* EXCERPT PROVIDED:
%%

Get to Know Where to Go for Health Advice - May Bank Holiday Weekends

With the two bank holiday weekends in May, it’s important you know where to go if you, or someone else, become unwell.

Get to Know Where to Go for Health Advice - May Bank Holiday Weekends

If you take regular medicines on repeat prescription and you need to order more, put your request in at least two weeks before you expect to run out. Every bank holiday, NHS 111 sees huge increases in people getting in touch because they’ve run out of a prescription medicine. By being prepared you can save yourself time and ensure NHS 111 is there for those who really need it.

Remember your local pharmacy can give expert advice on minor illnesses, including over the counter medicines. For some conditions they can now issue prescription medicine if needed without a GP appointment.

Many pharmacies will still open over the bank holiday but there are likely to be changes to opening hours. The Greater Manchester Bank Holiday Pharmacy Opening Hours page on the NHS GM website has more details.

If you have pain in your mouth, teeth or gums, call the Greater Manchester Dental Helpline on 0333 332 3800. It is available 8am to 10pm every day, including weekends and bank holidays, for those who need urgent help when their dental practice is closed, or do not have a regular dentist.

%%

* DATA UNDER STUDY:
%%

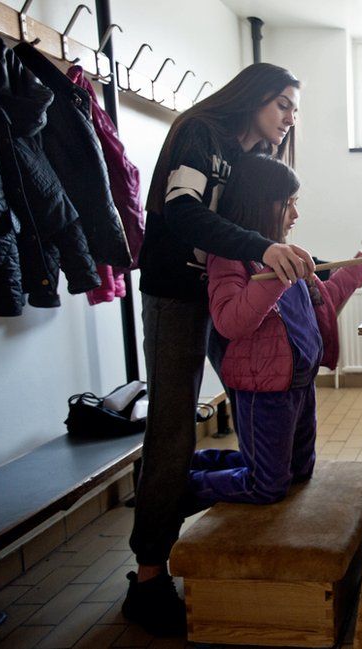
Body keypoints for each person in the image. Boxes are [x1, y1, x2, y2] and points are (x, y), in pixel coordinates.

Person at [125, 63, 314, 636]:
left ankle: (229, 482)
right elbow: (183, 214)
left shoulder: (245, 156)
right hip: (179, 297)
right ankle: (149, 575)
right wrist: (262, 248)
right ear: (254, 96)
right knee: (175, 427)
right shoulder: (202, 133)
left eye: (294, 110)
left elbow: (252, 219)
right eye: (282, 104)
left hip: (220, 290)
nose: (288, 119)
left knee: (255, 388)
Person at [188, 154, 323, 508]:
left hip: (298, 382)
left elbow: (313, 309)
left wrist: (356, 272)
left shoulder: (284, 251)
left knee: (301, 471)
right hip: (262, 387)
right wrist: (274, 276)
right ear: (261, 203)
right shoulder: (230, 255)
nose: (295, 215)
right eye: (288, 204)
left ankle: (201, 463)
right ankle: (181, 484)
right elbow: (230, 322)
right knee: (267, 486)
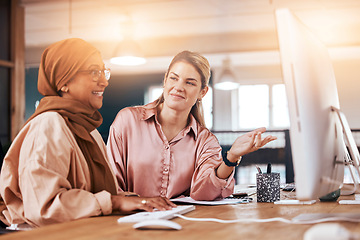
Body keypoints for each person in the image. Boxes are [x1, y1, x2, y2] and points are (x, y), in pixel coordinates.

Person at [0, 38, 175, 228]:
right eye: (94, 72)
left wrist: (139, 200)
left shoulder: (88, 130)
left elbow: (99, 192)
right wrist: (116, 202)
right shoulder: (48, 125)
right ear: (63, 82)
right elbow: (45, 207)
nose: (104, 82)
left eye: (103, 72)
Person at [107, 50, 277, 201]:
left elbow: (204, 193)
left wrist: (231, 157)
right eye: (174, 78)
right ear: (165, 81)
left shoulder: (205, 140)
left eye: (190, 82)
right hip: (129, 222)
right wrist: (141, 203)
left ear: (202, 92)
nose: (178, 87)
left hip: (182, 226)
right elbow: (111, 184)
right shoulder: (127, 121)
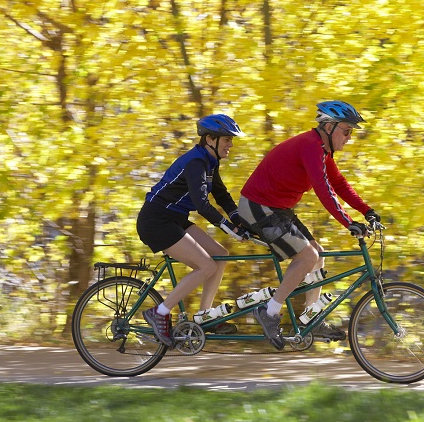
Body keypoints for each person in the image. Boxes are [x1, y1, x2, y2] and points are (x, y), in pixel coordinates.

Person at [238, 101, 381, 350]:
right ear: (328, 126)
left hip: (278, 208)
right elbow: (324, 190)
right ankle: (269, 312)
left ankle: (311, 317)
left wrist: (366, 211)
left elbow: (339, 184)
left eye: (351, 133)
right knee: (307, 256)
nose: (349, 138)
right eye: (346, 131)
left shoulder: (322, 151)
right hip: (258, 207)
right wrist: (348, 222)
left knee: (318, 254)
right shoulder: (310, 147)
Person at [137, 113, 248, 347]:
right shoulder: (196, 162)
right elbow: (202, 204)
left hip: (175, 218)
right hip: (156, 221)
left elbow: (221, 195)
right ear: (210, 139)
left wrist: (238, 218)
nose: (231, 145)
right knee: (206, 265)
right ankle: (160, 312)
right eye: (227, 139)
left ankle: (204, 316)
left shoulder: (210, 161)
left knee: (220, 256)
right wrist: (226, 226)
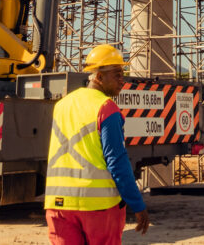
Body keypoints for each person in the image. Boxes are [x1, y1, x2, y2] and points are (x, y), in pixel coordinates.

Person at [45, 45, 151, 244]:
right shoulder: (106, 108)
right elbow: (117, 162)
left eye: (123, 74)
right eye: (117, 74)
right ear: (98, 77)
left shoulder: (61, 106)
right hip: (98, 208)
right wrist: (137, 204)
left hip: (58, 205)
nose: (122, 80)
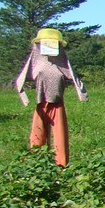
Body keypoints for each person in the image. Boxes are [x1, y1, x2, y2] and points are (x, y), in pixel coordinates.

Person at [14, 28, 88, 167]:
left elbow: (73, 75)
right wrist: (23, 96)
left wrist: (82, 94)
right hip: (41, 104)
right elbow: (20, 79)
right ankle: (36, 164)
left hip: (57, 104)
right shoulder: (36, 60)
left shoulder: (62, 61)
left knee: (60, 138)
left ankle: (61, 166)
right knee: (37, 136)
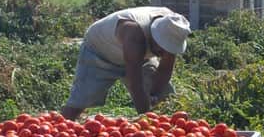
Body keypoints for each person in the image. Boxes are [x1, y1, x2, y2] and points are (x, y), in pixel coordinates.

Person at [61, 7, 191, 120]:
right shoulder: (134, 33)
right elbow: (135, 84)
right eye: (162, 49)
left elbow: (164, 71)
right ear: (154, 37)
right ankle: (59, 130)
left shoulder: (173, 28)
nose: (164, 54)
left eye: (168, 49)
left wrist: (153, 94)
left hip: (138, 55)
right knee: (80, 101)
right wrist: (146, 120)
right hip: (100, 50)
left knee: (165, 95)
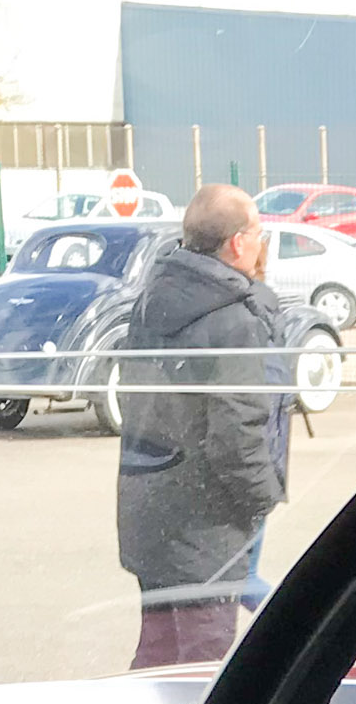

%%

* WORK REQUEST A:
Which parts of the body does the health advice page list for pain that should prompt a call to the dental helpline?
* WORK REQUEST B:
Could you transcribe the health advice page from "With the two" to "a GP appointment."?
This data has no role in what is asked here.

* REPLY A:
Mouth, teeth, gums

* REPLY B:
With the two bank holiday weekends in May, it’s important you know where to go if you, or someone else, become unwell.

Get to Know Where to Go for Health Advice - May Bank Holiday Weekends

If you take regular medicines on repeat prescription and you need to order more, put your request in at least two weeks before you expect to run out. Every bank holiday, NHS 111 sees huge increases in people getting in touch because they’ve run out of a prescription medicine. By being prepared you can save yourself time and ensure NHS 111 is there for those who really need it.

Remember your local pharmacy can give expert advice on minor illnesses, including over the counter medicines. For some conditions they can now issue prescription medicine if needed without a GP appointment.